▶ **Text provided**
So, I used a video generation model (a free trial of Grok Imagine Pro) and extracted frames from the video instead. That worked much better. It gave me consistent motion that I could break down into frames.
I also learned that the way you describe animations matters a lot.
At first, I would say things like “idle animation.”
That didn’t work.
I had to switch to describing very specific actions:
- Tiger: snarling, no movement, no effects
- Officer: subtle breathing, slight chest movement
- Man: standing and breathing, no movement
- Girl: standing and breathing, no movement
The more specific I was, the better the result.
It also helped to use a bright, solid background so I could easily extract frames later using tools like Spritely.
Getting Closer to What I Wanted
As I kept building, I noticed something interesting.
Adding actual code (HTML, CSS, small logic pieces) often gave me better results than just describing what I wanted. For example, I needed a platform for my characters to stand (I called them battle lanes). But without the actual code to constrain it, AI kept giving me full background scenes that weren't suitable for what I was trying to build.
It made things more concrete, and the AI could work from something real instead of guessing.
What I Learned From This
The biggest takeaway from this part of the process is that small, clear steps matter more than big ideas. Trying to jump from nothing to a complete system doesn’t work. Breaking things down step by step does.
It also forced me to think more carefully about what the project actually needed. Not what I imagined it could be, but what it needed right now to function. Sometimes, doing one or two things manually gave better results than trying to generate everything. Once something real exists, the AI has something to build from.
Where This Goes
At this point, the project started to feel real.
I had something that worked, even if it was rough.
Instead of imagining what the game could be, I was now working with something that already existed.
And that made it much easier to work with.

▶ **Supplied data**
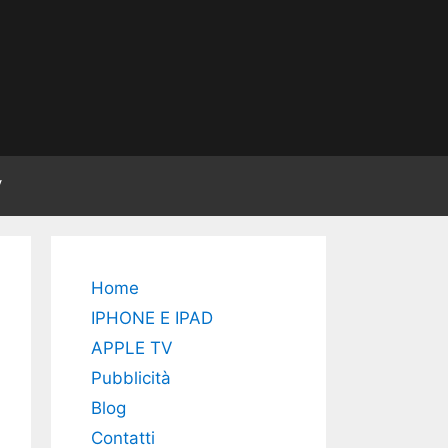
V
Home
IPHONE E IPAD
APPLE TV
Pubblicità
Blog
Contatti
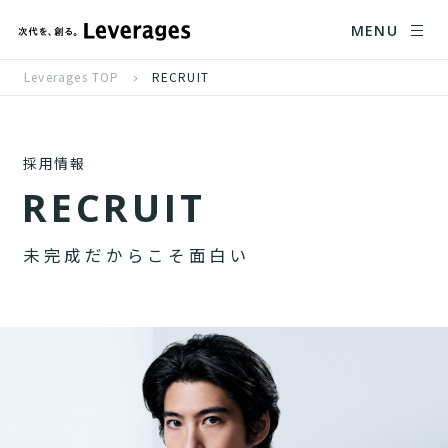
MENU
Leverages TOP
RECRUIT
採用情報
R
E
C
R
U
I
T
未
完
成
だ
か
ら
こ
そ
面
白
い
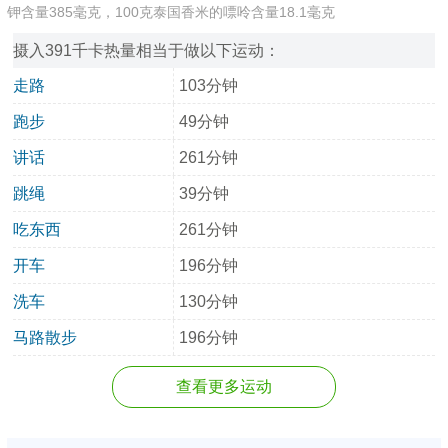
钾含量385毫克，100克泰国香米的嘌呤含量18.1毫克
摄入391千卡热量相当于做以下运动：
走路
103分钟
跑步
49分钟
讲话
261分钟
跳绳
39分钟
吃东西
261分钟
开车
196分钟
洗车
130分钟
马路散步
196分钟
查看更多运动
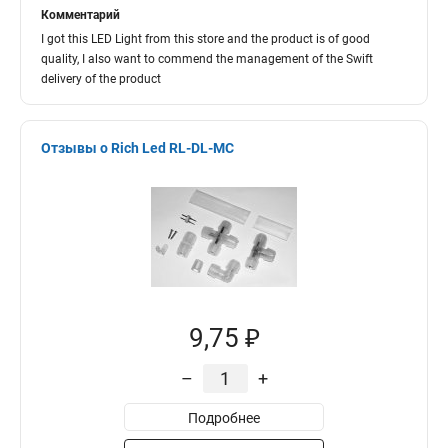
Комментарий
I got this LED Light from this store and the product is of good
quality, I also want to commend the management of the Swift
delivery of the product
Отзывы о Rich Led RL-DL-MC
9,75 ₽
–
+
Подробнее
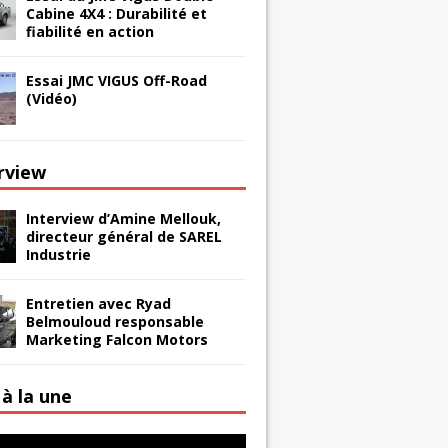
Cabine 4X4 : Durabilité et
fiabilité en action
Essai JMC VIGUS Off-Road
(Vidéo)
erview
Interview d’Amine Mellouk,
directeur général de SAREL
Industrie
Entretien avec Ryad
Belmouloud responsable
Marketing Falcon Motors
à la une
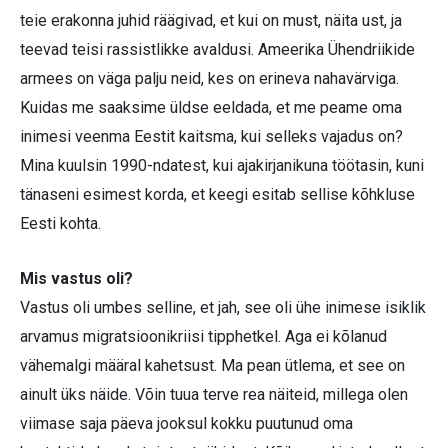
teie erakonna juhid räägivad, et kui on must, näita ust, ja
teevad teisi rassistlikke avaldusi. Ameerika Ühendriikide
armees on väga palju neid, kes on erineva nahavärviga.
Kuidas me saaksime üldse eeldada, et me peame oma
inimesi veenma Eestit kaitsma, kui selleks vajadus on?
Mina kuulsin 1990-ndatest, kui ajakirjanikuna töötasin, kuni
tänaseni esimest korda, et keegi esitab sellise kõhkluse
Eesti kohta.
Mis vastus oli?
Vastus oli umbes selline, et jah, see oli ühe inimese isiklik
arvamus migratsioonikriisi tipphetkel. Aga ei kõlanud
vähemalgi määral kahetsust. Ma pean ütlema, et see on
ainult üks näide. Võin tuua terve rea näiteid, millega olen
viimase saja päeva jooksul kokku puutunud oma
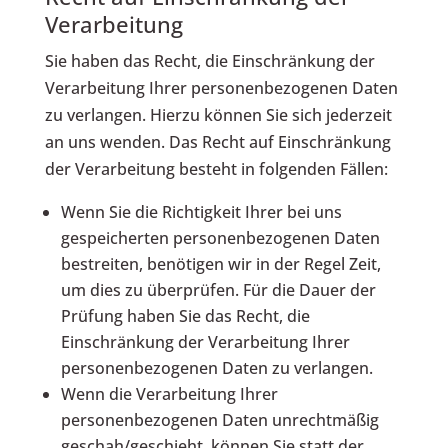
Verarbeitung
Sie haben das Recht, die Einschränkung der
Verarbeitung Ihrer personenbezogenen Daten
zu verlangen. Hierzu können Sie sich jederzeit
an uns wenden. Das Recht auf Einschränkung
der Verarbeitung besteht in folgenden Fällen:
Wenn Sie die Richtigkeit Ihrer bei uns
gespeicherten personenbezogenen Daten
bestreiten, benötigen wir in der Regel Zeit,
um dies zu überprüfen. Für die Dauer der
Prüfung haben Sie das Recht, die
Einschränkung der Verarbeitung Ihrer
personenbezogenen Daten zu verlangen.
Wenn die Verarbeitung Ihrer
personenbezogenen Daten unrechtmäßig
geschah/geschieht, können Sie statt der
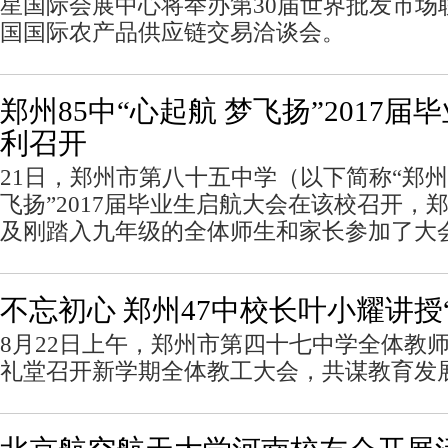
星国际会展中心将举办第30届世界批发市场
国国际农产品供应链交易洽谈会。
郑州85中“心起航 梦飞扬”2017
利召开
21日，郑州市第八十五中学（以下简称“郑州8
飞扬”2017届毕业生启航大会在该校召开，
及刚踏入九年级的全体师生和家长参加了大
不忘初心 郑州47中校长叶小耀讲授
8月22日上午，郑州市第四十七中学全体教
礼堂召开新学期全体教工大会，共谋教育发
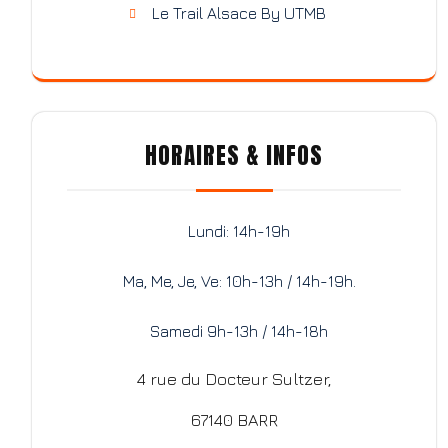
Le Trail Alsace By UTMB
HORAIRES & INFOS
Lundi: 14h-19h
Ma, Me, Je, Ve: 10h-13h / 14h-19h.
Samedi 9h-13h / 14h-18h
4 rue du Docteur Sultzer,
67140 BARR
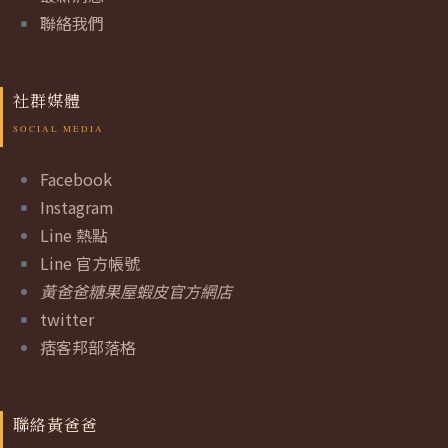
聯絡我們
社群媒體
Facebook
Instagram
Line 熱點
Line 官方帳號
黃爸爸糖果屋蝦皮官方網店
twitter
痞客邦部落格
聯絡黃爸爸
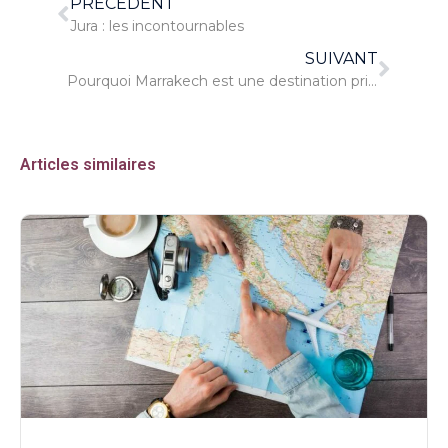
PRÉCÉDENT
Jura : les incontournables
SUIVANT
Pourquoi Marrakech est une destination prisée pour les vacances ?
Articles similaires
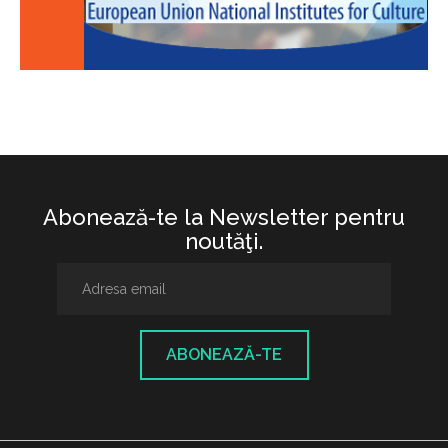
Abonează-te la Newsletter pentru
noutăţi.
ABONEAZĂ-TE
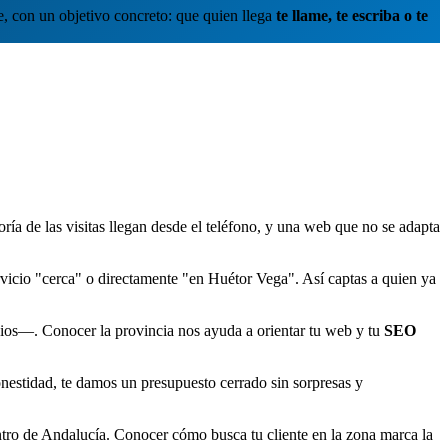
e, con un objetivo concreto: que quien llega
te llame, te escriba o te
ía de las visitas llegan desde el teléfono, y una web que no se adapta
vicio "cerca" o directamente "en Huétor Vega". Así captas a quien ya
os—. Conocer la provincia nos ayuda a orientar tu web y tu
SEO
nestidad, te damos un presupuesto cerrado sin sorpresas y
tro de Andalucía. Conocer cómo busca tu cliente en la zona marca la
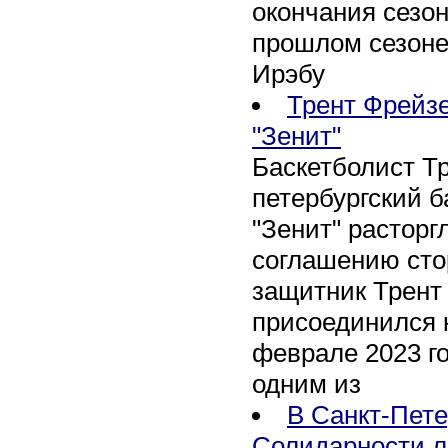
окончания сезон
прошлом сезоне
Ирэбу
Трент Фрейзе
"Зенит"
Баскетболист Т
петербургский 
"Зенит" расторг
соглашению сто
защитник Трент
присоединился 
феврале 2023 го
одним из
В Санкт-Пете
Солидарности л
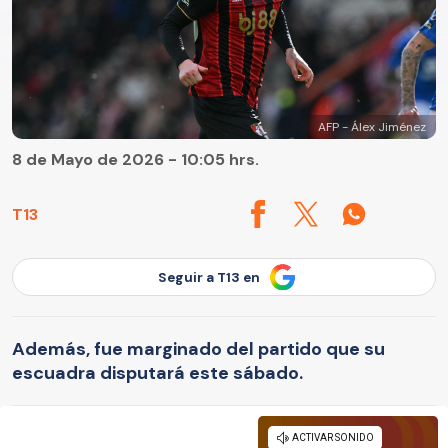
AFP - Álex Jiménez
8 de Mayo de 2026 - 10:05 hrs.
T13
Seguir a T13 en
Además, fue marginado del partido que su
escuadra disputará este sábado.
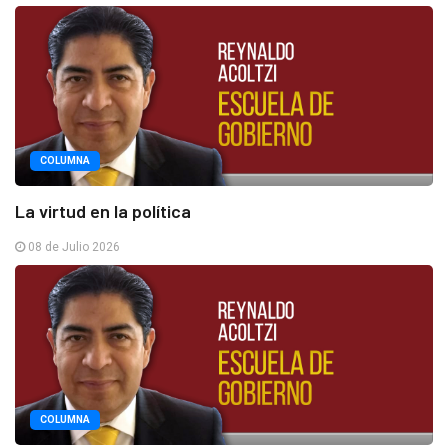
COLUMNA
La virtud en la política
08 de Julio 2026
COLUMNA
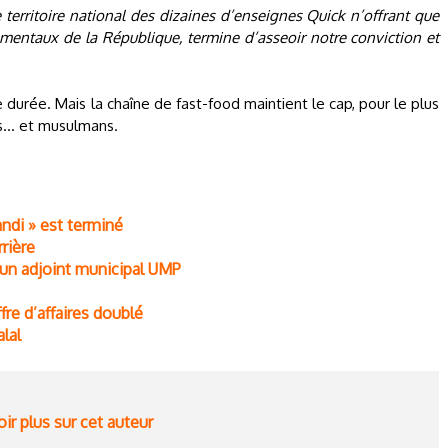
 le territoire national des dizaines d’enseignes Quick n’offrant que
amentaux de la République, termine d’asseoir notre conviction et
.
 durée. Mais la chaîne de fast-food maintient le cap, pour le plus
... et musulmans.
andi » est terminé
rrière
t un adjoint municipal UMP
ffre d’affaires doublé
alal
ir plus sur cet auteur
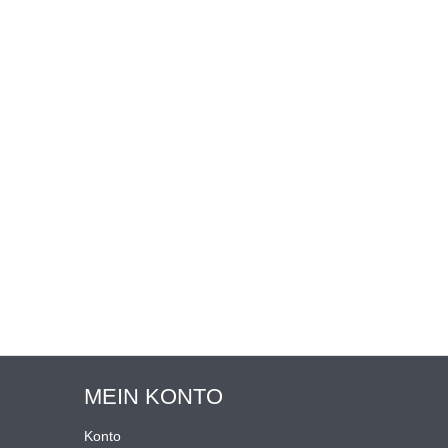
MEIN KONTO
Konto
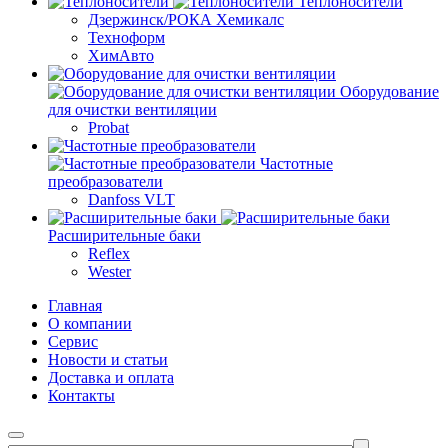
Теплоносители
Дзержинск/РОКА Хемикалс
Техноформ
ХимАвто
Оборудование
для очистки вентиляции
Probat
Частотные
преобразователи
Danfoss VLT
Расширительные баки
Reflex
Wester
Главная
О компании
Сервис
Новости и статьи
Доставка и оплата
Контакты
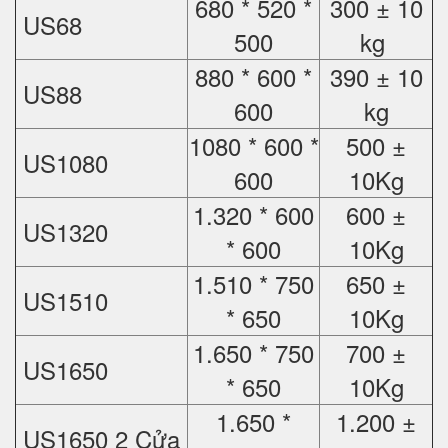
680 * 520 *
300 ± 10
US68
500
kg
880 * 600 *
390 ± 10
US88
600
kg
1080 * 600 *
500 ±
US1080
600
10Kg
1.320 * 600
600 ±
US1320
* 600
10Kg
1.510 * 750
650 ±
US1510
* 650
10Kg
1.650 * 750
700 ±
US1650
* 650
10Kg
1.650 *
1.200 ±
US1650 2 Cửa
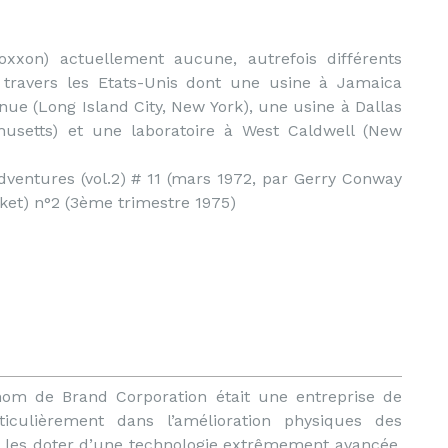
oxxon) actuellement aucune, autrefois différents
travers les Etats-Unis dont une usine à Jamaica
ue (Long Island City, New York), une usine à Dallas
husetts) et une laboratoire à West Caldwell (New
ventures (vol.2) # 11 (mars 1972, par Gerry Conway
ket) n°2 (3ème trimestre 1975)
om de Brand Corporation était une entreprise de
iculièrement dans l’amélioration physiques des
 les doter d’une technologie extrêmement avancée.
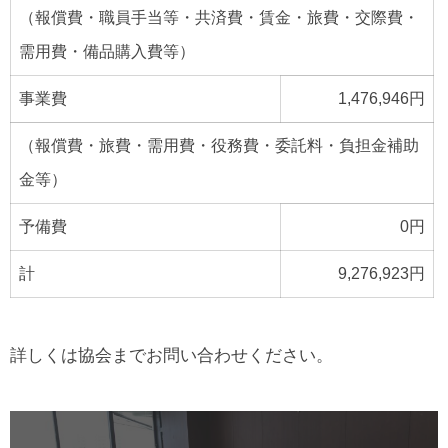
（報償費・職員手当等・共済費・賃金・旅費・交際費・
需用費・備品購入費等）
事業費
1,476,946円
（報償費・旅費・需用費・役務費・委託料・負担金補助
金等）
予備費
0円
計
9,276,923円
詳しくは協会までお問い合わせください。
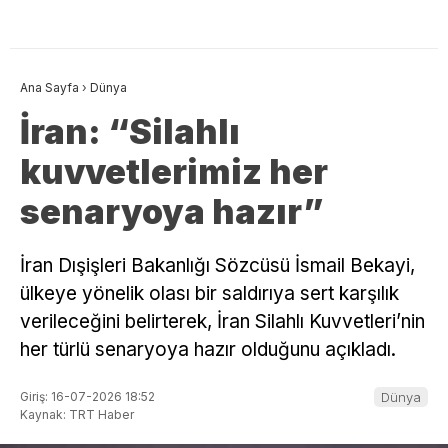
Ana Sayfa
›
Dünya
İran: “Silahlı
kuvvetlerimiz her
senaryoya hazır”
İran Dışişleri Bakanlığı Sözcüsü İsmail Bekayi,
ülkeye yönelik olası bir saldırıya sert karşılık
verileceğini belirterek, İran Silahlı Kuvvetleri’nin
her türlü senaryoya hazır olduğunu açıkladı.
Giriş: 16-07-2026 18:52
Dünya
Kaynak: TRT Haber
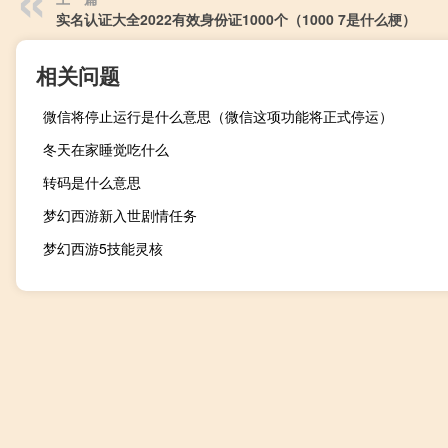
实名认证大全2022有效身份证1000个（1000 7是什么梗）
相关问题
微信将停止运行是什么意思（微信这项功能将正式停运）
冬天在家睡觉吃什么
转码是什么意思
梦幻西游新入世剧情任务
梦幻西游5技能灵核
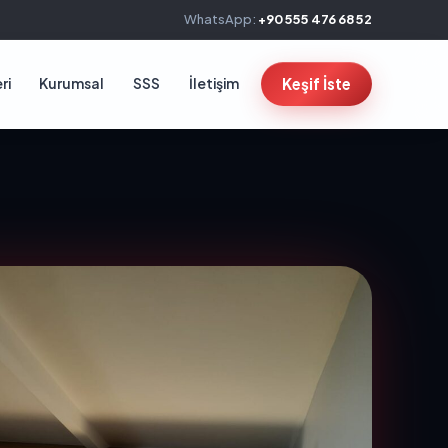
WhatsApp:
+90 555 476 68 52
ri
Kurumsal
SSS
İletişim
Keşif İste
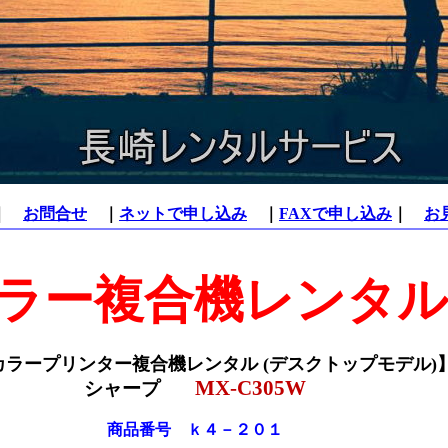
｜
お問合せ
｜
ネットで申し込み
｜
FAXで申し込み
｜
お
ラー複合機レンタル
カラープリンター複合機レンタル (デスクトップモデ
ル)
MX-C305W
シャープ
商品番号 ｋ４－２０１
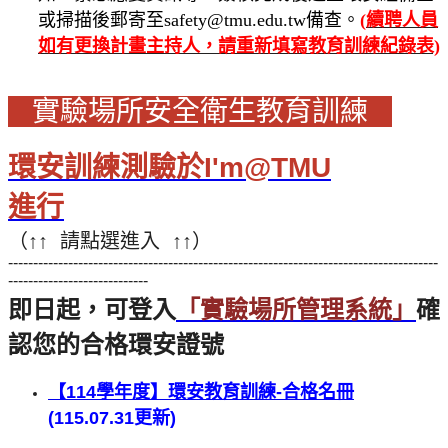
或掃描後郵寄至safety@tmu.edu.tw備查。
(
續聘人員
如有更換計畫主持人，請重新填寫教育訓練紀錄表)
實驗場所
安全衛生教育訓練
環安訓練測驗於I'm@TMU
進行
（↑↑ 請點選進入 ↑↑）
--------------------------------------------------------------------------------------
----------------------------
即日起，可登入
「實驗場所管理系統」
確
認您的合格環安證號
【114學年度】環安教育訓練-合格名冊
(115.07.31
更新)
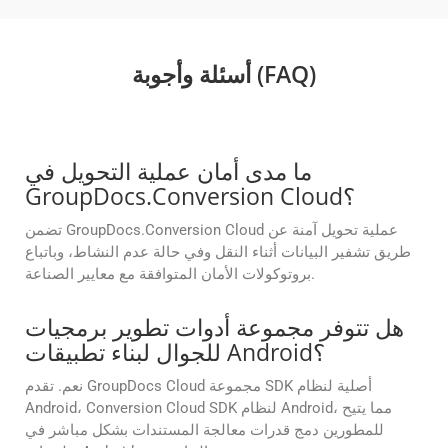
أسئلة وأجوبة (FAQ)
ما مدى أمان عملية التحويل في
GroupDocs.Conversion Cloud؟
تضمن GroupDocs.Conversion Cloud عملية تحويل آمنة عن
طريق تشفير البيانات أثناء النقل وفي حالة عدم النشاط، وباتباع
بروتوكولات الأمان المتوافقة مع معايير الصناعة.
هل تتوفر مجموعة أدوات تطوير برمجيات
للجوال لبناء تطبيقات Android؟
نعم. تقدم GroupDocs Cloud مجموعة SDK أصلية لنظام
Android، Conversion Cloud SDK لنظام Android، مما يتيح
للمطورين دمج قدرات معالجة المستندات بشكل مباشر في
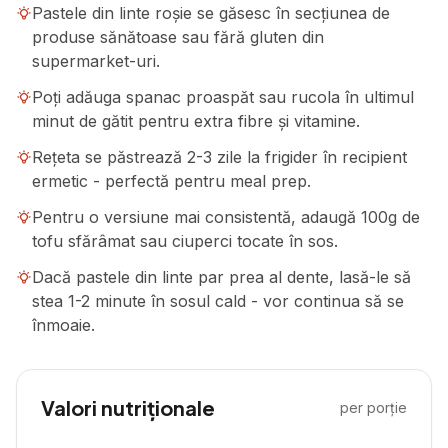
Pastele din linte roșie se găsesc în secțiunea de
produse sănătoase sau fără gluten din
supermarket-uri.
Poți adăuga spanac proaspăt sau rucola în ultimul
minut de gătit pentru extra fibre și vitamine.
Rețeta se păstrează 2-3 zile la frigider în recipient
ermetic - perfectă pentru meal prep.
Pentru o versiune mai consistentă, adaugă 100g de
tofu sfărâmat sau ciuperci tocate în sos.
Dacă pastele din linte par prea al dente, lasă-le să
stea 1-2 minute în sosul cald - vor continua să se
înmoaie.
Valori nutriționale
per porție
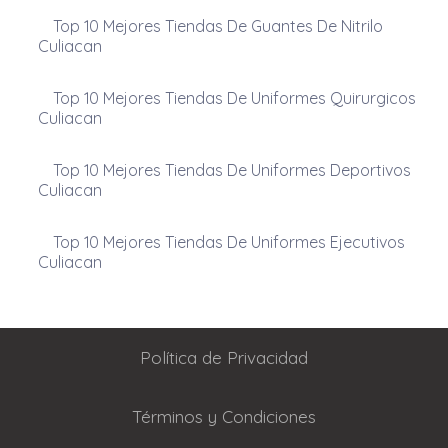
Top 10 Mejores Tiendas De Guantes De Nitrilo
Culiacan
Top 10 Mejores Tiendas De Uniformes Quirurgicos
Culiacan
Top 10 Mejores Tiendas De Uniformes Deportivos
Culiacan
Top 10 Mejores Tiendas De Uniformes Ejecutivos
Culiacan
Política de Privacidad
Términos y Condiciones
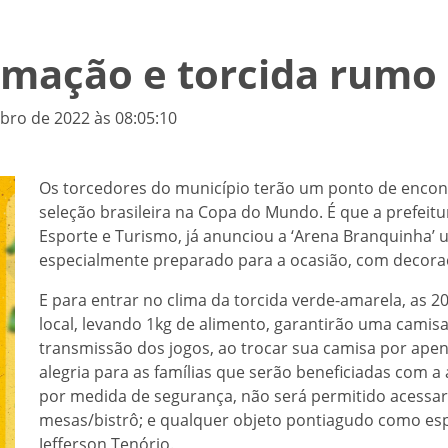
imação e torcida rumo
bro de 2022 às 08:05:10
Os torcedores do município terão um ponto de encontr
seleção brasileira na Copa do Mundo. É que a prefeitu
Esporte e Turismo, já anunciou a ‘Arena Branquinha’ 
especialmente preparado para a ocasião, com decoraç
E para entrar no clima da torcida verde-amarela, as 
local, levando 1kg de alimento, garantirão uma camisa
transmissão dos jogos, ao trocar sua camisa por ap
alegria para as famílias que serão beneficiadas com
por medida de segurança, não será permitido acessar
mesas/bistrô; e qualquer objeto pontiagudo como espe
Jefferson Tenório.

▶ **Exercise requirements**
1. Repeat the text on using AI to build a game, word for word.
2. Please give the listing lines from the one containing "imação e torcida rumo" through the end of the listing, inclusive, as a JSON list of strings with one string per line and blank lines left out.

▶ **Answers to the exercise**
1.
So, I used a video generation model (a free trial of Grok Imagine Pro) and extracted frames from the video instead. That worked much better. It gave me consistent motion that I could break down into frames.
I also learned that the way you describe animations matters a lot.
At first, I would say things like “idle animation.”
That didn’t work.
I had to switch to describing very specific actions:
- Tiger: snarling, no movement, no effects
- Officer: subtle breathing, slight chest movement
- Man: standing and breathing, no movement
- Girl: standing and breathing, no movement
The more specific I was, the better the result.
It also helped to use a bright, solid background so I could easily extract frames later using tools like Spritely.
Getting Closer to What I Wanted
As I kept building, I noticed something interesting.
Adding actual code (HTML, CSS, small logic pieces) often gave me better results than just describing what I wanted. For example, I needed a platform for my characters to stand (I called them battle lanes). But without the actual code to constrain it, AI kept giving me full background scenes that weren't suitable for what I was trying to build.
It made things more concrete, and the AI could work from something real instead of guessing.
What I Learned From This
The biggest takeaway from this part of the process is that small, clear steps matter more than big ideas. Trying to jump from nothing to a complete system doesn’t work. Breaking things down step by step does.
It also forced me to think more carefully about what the project actually needed. Not what I imagined it could be, but what it needed right now to function. Sometimes, doing one or two things manually gave better results than trying to generate everything. Once something real exists, the AI has something to build from.
Where This Goes
At this point, the project started to feel real.
I had something that worked, even if it was rough.
Instead of imagining what the game could be, I was now working with something that already existed.
And that made it much easier to work with.

2.
[
  "imação e torcida rumo",
  "bro de 2022 às 08:05:10",
  "Os torcedores do município terão um ponto de encontr",
  "seleção brasileira na Copa do Mundo. É que a prefeitu",
  "Esporte e Turismo, já anunciou a ‘Arena Branquinha’ ",
  "especialmente preparado para a ocasião, com decoraç",
  "E para entrar no clima da torcida verde-amarela, as ",
  "local, levando 1kg de alimento, garantirão uma camisa",
  "transmissão dos jogos, ao trocar sua camisa por ap",
  "alegria para as famílias que serão beneficiadas com",
  "por medida de segurança, não será permitido acessar",
  "mesas/bistrô; e qualquer objeto pontiagudo como espe",
  "Jefferson Tenório."
]